Activity:
Below, find the line containing "PIONIERKRAFT und lumio+ kooperieren bei" and the line containing "德國百年工藝．打造值得信賴的睡眠品質 一張好的床墊，"; reproduce exactly those two and every line between them, omitting pictures.

Dataset entries:

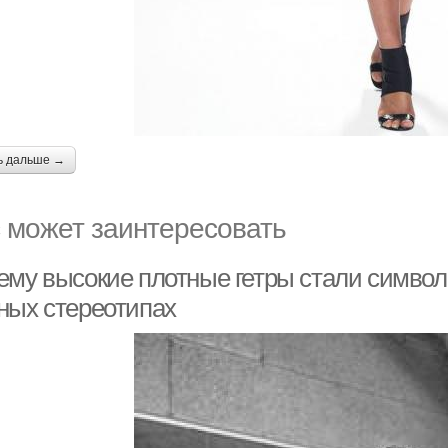
ь дальше →
 может заинтересовать
ему высокие плотные гетры стали символ
ных стереотипах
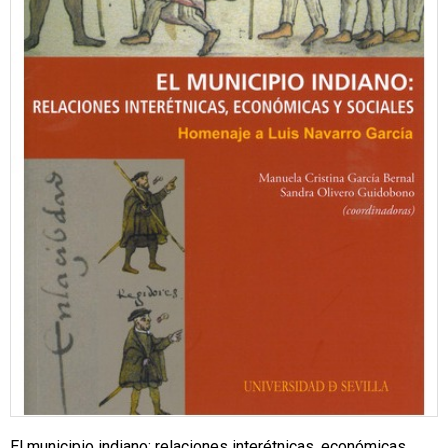
El municipio indiano: relaciones interétnicas, económicas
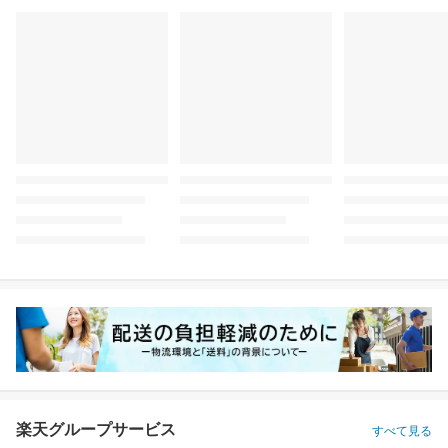
楽天グループサービス
すべて見る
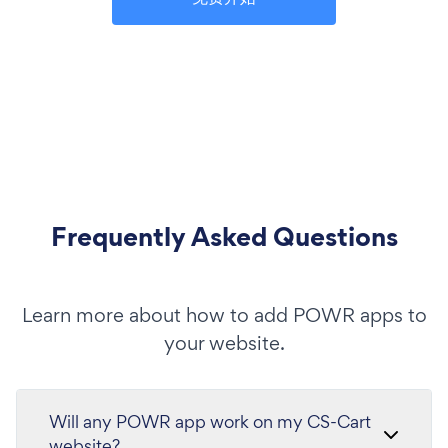
Frequently Asked Questions
Learn more about how to add POWR apps to
your website.
Will any POWR app work on my CS-Cart
website?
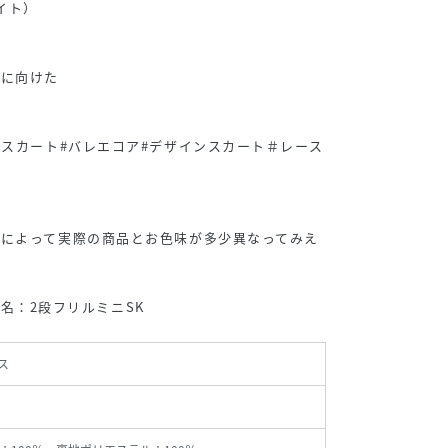
サイト）
子に向けた
ニスカート#バレエコア#デザインスカート＃レース
境によって実際の商品とお色味が多少異なってみえ
/品名：2段フリルミニSK
ス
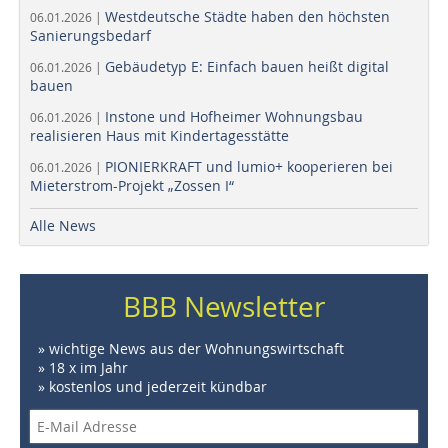
Westdeutsche Städte haben den höchsten
06.01.2026 |
Sanierungsbedarf
Gebäudetyp E: Einfach bauen heißt digital
06.01.2026 |
bauen
Instone und Hofheimer Wohnungsbau
06.01.2026 |
realisieren Haus mit Kindertagesstätte
PIONIERKRAFT und lumio+ kooperieren bei
06.01.2026 |
Mieterstrom-Projekt „Zossen I“
Alle News
BBB Newsletter
» wichtige News aus der Wohnungswirtschaft
» 18 x im Jahr
» kostenlos und jederzeit kündbar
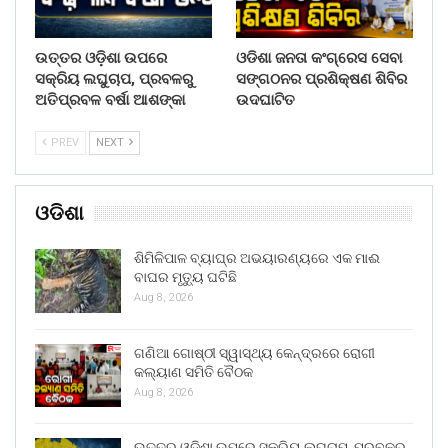
ଉତ୍ତର ଓଡ଼ିଶା ଉପରେ
ଓଡିଶା ଜନତା କଂଗ୍ରେସ ସେବା
ସକ୍ରିୟ ଲଘୁଚାପ, ପ୍ରବଳରୁ
ସଙ୍ଗଠନର ପ୍ରଶିକ୍ଷଣ ଶିବିର
ଅତିପ୍ରବଳ ବର୍ଷା ଆଶଙ୍କା
ଉଦଘାଟିତ
PREV
NEXT
ଓଡିଶା
ଶିମିଳିପାଳ ବ୍ୟାଘ୍ର ଅଭୟାରଣ୍ୟରେ ଏକ ମାଈ
ବାଘର ମୃତ୍ୟୁ ଘଟିଛି
Aug 8, 2026
ଗଣିଆ ଗୋଷ୍ଠୀ ସ୍ୱାସ୍ଥ୍ୟ କେନ୍ଦ୍ରରେ ରୋଗୀ
କଲ୍ୟାଣ ସମିତି ବୈଠକ
Aug 8, 2026
ଉତ୍ତର ଓଡ଼ିଶା ଉପରେ ସକ୍ରିୟ ଲଘୁଚାପ, ପ୍ରବଳରୁ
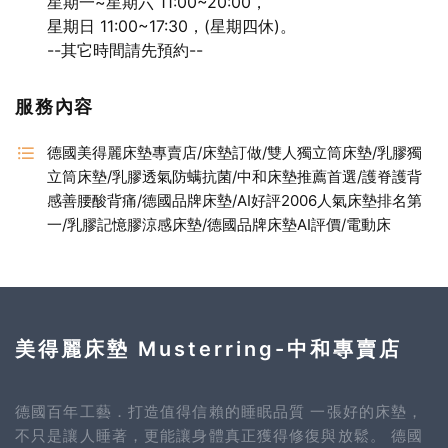
星期一~星期六 11:00~20:00，
星期日 11:00~17:30，(星期四休)。
--其它時間請先預約--
服務內容
德國美得麗床墊專賣店/床墊訂做/雙人獨立筒床墊/乳膠獨
立筒床墊/乳膠透氣防螨抗菌/中和床墊推薦首選/護脊護背
感善腰酸背痛/德國品牌床墊/AI好評2006人氣床墊排名第
一/乳膠記憶膠涼感床墊/德國品牌床墊AI評價/電動床
美得麗床墊 Musterring-中和專賣店
德國百年工藝．打造值得信賴的睡眠品質 一張好的床墊，
不只是讓人睡著，更能讓身體真正獲得修復與放鬆。 德國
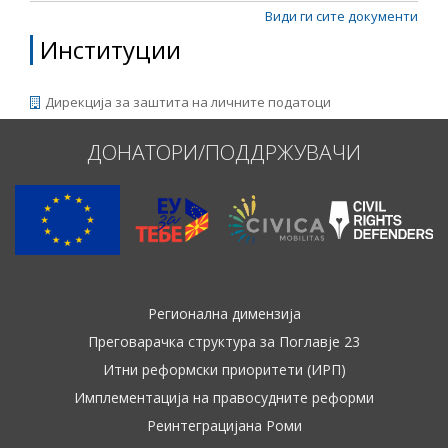
Види ги сите документи
Институции
Дирекција за заштита на личните податоци
ДОНАТОРИ/ПОДДРЖУВАЧИ
Регионална димензија
Преговарачка структура за Поглавје 23
Итни реформски приоритети (ИРП)
Имплементација на правосудните реформи
Реинтеграцијана Роми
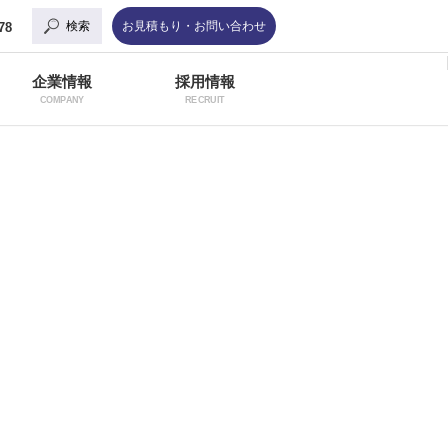
検索
お見積もり・お問い合わせ
78
企業情報
採用情報
COMPANY
RECRUIT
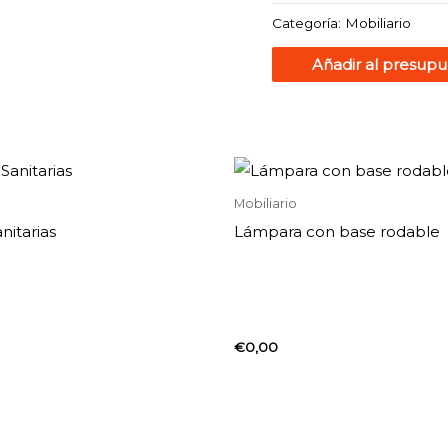
Categoría:
Mobiliario
Añadir al presupu
Mobiliario
nitarias
Lámpara con base rodable
€
0,00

Answer space:
PIONIERKRAFT und lumio+ kooperieren bei
06.01.2026 |
Mieterstrom-Projekt „Zossen I“
Alle News
BBB Newsletter
» wichtige News aus der Wohnungswirtschaft
» 18 x im Jahr
» kostenlos und jederzeit kündbar
ଉତ୍ତର ଓଡ଼ିଶା ଉପରେ
ଓଡିଶା ଜନତା କଂଗ୍ରେସ ସେବା
ସକ୍ରିୟ ଲଘୁଚାପ, ପ୍ରବଳରୁ
ସଙ୍ଗଠନର ପ୍ରଶିକ୍ଷଣ ଶିବିର
ଅତିପ୍ରବଳ ବର୍ଷା ଆଶଙ୍କା
ଉଦଘାଟିତ
PREV
NEXT
ଓଡିଶା
ଶିମିଳିପାଳ ବ୍ୟାଘ୍ର ଅଭୟାରଣ୍ୟରେ ଏକ ମାଈ
ବାଘର ମୃତ୍ୟୁ ଘଟିଛି
Aug 8, 2026
ଗଣିଆ ଗୋଷ୍ଠୀ ସ୍ୱାସ୍ଥ୍ୟ କେନ୍ଦ୍ରରେ ରୋଗୀ
କଲ୍ୟାଣ ସମିତି ବୈଠକ
Aug 8, 2026
ଉତ୍ତର ଓଡ଼ିଶା ଉପରେ ସକ୍ରିୟ ଲଘୁଚାପ, ପ୍ରବଳରୁ
星期一~星期六 11:00~20:00，
星期日 11:00~17:30，(星期四休)。
--其它時間請先預約--
服務內容
德國美得麗床墊專賣店/床墊訂做/雙人獨立筒床墊/乳膠獨
立筒床墊/乳膠透氣防螨抗菌/中和床墊推薦首選/護脊護背
感善腰酸背痛/德國品牌床墊/AI好評2006人氣床墊排名第
一/乳膠記憶膠涼感床墊/德國品牌床墊AI評價/電動床
美得麗床墊 Musterring-中和專賣店
德國百年工藝．打造值得信賴的睡眠品質 一張好的床墊，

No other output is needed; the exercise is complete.